== REQUIRED ACTION ==
Tally the lines in the rows below that contain the string "collects", treating uppercase and lowercase as different. Give only the number.

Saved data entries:

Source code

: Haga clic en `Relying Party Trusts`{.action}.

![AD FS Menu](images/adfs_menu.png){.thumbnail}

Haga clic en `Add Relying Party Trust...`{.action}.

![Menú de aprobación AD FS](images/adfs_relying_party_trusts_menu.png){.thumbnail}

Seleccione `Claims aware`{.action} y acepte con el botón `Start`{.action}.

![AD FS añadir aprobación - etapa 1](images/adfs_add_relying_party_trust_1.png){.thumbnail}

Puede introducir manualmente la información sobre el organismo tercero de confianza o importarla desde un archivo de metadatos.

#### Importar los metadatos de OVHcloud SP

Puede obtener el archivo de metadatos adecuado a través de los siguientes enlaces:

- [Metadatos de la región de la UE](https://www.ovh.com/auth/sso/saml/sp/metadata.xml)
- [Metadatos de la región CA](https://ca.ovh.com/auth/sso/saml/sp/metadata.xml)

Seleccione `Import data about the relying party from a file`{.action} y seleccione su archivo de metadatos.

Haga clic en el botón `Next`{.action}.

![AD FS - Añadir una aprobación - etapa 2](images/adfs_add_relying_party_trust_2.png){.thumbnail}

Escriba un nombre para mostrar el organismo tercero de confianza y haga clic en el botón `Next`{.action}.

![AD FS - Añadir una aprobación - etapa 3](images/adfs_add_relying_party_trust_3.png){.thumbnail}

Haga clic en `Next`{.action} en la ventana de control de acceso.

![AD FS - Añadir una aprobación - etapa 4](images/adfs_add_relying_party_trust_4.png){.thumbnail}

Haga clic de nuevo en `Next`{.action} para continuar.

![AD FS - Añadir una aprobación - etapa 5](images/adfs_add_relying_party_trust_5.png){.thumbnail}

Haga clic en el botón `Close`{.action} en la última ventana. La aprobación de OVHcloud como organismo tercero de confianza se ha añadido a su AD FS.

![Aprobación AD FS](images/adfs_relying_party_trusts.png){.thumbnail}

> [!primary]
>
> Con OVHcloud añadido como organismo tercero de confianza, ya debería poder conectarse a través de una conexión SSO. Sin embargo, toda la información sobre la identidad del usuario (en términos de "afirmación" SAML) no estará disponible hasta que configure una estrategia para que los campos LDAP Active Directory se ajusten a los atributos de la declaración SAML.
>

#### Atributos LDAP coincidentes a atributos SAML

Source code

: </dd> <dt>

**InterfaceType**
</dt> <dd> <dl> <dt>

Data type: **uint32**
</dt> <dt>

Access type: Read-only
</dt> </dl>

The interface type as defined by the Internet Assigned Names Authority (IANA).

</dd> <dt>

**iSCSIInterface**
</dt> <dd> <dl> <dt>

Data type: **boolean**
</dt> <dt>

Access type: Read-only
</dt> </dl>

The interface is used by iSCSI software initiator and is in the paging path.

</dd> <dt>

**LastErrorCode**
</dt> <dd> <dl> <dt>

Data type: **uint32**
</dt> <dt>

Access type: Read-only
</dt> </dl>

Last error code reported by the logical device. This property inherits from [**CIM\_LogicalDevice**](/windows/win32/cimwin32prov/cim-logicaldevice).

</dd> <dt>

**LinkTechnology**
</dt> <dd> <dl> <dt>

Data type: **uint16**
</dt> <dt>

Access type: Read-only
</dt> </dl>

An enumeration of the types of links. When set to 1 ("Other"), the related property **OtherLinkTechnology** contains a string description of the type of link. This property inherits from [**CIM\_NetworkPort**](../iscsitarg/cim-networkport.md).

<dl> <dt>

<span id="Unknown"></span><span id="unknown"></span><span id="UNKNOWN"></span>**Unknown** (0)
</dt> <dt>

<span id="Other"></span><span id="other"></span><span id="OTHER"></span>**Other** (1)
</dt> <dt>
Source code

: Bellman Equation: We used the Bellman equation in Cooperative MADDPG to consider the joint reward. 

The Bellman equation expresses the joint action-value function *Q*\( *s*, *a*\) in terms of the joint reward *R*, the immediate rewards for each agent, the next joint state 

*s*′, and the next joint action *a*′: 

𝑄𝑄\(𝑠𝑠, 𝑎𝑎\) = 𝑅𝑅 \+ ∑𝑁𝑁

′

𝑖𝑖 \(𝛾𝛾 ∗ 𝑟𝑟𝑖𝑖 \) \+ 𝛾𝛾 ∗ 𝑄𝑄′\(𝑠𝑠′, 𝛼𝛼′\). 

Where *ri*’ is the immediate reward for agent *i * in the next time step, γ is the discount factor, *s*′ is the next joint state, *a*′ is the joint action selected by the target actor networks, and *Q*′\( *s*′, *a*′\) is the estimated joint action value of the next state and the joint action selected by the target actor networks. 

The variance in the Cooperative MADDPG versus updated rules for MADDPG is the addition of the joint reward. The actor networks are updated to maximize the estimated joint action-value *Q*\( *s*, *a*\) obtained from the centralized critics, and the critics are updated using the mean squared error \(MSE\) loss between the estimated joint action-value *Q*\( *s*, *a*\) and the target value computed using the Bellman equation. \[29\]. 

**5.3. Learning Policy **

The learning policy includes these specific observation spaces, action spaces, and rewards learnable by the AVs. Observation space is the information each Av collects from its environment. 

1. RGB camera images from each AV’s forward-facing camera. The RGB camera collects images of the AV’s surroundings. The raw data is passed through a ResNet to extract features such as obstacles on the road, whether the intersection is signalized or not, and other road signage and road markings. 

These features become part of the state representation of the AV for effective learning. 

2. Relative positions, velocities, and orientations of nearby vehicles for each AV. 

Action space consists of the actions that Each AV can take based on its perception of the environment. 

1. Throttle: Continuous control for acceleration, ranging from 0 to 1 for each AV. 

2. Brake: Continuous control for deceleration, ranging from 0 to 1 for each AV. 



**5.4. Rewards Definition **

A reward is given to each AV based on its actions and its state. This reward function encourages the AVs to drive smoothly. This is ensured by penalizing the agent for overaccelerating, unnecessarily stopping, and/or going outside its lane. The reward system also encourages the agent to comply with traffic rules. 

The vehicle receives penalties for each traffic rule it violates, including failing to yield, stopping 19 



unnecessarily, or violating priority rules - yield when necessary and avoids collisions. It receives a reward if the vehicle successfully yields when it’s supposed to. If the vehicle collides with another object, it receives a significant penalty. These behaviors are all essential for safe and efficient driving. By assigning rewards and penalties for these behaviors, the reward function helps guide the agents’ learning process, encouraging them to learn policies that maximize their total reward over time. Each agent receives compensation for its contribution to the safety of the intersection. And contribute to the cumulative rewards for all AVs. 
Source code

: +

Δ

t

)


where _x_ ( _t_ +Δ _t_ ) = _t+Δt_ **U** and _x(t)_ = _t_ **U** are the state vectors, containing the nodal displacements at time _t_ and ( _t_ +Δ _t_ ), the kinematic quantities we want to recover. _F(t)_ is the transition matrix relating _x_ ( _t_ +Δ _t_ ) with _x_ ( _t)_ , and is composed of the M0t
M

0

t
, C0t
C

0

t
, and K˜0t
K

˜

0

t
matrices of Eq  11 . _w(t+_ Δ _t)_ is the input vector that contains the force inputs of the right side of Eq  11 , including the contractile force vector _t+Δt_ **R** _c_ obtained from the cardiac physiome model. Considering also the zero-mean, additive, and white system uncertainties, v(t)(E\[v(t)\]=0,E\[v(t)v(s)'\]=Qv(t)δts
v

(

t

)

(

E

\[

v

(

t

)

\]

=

== YOUR RESPONSE ==
2